More broadly, program assessments let you see what you might be able to do differently. They can find efficiencies, such as better due diligence or retooled internal reporting procedures. They can also help you fend off cost-cutters in the CFO’s office who might want to pare back your program, since you’d be better able to prove the program’s worth.

Sometimes a program assessment can even help you find a compliance violation. Better that you find those headaches early, rather than someone else find them later. 

OK, the benefits of program assessment are many and wonderful. So how do you actually perform one? 
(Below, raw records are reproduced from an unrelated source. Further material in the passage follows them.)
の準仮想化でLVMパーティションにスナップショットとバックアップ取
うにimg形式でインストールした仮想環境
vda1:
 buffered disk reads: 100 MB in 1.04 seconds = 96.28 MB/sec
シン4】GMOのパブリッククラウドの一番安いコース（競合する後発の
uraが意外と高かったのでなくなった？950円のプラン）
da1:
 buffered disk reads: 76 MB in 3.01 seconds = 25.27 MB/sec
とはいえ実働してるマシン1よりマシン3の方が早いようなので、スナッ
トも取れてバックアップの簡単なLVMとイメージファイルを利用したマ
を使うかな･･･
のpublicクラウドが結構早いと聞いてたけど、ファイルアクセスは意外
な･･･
Program Assessments in Practice

One challenge is simply deciding where to get started, since compliance programs have so many moving parts. Walker and Gyeszly recommended looking at your program from one of several different angles:

  • Specific program elements and how well they work, such as training, program structure, remediation, investigations, monitoring, policy management, and more.
  • Specific parts of the enterprise, such as a business function or a geographic unit. You could also assess the compliance program at a specific subsidiary or a newly acquired unit.
  • Specific issues confronting your enterprise, such as anti-bribery, conflicts of interest, antitrust, privacy, or sanctions.

You also need to choose a benchmark against which to assess your program. The good news is you have plenty of choices. Some are exhaustively detailed frameworks, such as the NIST or PCI-DSS standards for cybersecurity; others are more general standards such as the COSO framework for internal control or the ISO standards for, well, anything. You could even assess your program against recent enforcement trends, industry benchmarks, or contract requirements. 
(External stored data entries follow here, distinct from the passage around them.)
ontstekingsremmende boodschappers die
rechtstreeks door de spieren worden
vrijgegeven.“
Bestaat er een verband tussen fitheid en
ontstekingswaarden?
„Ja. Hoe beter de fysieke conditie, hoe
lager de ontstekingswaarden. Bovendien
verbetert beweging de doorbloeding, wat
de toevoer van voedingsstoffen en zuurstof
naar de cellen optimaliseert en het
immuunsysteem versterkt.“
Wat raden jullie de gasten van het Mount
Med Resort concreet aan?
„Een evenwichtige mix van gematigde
Then someone needs to do the actual work of assessing. Gyeszly broke that process into four catchy phrases:

  • Plan & scope
  • Collect and obtain
  • Analyze & assess
  • Report and response

Another important point: choose the person assessing your compliance program carefully; a bad assessor who doesn’t understand your business or how to assess a compliance program, Walker warned, can lead to disastrous results that sink your compliance program. 

The internal audit team (if your company has one) is one obvious choice to assess your compliance program. You can also hire consulting firms to perform the assessment, including law firms, audit firms, and boutique compliance consulting firms. Walker said she’s even seen conglomerates have the compliance teams from different subsidiaries assess each other’s programs. 

And should your program assessment be done under attorney-client privilege? Ideally yes, Walker and Gyeszly said, since that can encourage senior executives participating in your assessment to speak more freely, and that’s what you want. On the other hand, remember that if you end up across the table from a regulator reviewing your compliance program, you might need to waive privilege to show the assessment to that regulator. That’s a delicate decision to be made carefully and in consultation with the general counsel.

When Everything Is Done

Every program assessment should result in a report of some kind outlining improvements you’d like to make — although that report doesn’t necessarily need to take the form of a long, written narrative. Walker said she’s seen some perfectly respectable reports that were PowerPoint decks recapping the work done, with a few recommendations appended to the end.

More important, she and Gyeszly said, is that your recommended improvements be feasible. The alternative is that you propose improvements that aren’t feasible, so they never come to pass — and that assessment with its never-implemented recommendations later emerges in discovery during litigation or an enforcement action. That leaves both you and your company in a very unflattering light.

One final bit of wisdom from Walker: the focus of an assessment, she said, “is not on perfection; it’s on continuous improvement… There is no expectation that your program is going to prevent every single legal violation. [Prosecutors] understand that even when you’re working really hard with your program, there are going to be missteps.”

Assessments are just the way to keep stepping forward.